[Extracted records]
Segment Open
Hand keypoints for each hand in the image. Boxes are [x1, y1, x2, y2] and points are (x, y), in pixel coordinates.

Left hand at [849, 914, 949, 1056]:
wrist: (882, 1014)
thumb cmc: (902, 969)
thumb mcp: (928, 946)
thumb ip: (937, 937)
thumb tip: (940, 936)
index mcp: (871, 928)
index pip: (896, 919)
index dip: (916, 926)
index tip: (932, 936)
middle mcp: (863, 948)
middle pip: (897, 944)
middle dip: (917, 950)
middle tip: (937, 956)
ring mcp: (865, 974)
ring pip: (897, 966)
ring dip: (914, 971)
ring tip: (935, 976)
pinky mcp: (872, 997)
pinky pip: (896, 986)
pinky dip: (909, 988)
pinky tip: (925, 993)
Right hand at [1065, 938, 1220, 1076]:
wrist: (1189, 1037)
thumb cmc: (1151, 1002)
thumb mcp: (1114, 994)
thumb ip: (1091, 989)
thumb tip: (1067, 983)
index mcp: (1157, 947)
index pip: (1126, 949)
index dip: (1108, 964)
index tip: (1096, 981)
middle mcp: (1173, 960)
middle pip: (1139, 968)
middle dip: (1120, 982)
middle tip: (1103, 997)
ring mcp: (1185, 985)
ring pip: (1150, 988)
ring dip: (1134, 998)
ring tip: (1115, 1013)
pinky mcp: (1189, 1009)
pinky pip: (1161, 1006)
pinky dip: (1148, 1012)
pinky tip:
Segment Closed
# WHAT THE TASK REQUIRES
Go through the data and copy each line exactly as it reads.

# WRITTEN REPLY
Hand keypoints for each hand in the image. Boxes are [x1, y1, x2, y2] and points are (x, y), in pixel coordinates.

Left hand at [849, 914, 949, 1056]:
wrist: (882, 1014)
thumb cmc: (902, 969)
thumb mcp: (928, 946)
thumb ip: (937, 937)
thumb tip: (940, 936)
index mcp: (871, 928)
index pip: (896, 919)
index dip: (916, 926)
index tip: (932, 936)
middle mcp: (863, 948)
middle pip: (897, 944)
middle dip: (917, 950)
middle tip: (937, 956)
ring mcp: (865, 974)
ring pip: (897, 966)
ring dip: (914, 971)
ring tip: (935, 976)
pinky mcp: (872, 997)
pinky pip: (896, 986)
pinky dip: (909, 988)
pinky tip: (925, 993)
Right hand at [1065, 938, 1220, 1076]:
wrist: (1189, 1037)
thumb cmc: (1151, 1002)
thumb mcp: (1114, 994)
thumb ip: (1091, 989)
thumb tip: (1067, 983)
index mcp: (1157, 947)
index pip: (1126, 949)
index dip: (1108, 964)
index tip: (1096, 981)
middle mcp: (1173, 960)
middle pip: (1139, 968)
middle dip: (1120, 982)
middle tip: (1103, 997)
ring mcp: (1185, 985)
ring pip: (1150, 988)
ring dip: (1134, 998)
ring tip: (1115, 1013)
pinky mcp: (1189, 1009)
pinky pip: (1161, 1006)
pinky dip: (1148, 1012)
pinky tip:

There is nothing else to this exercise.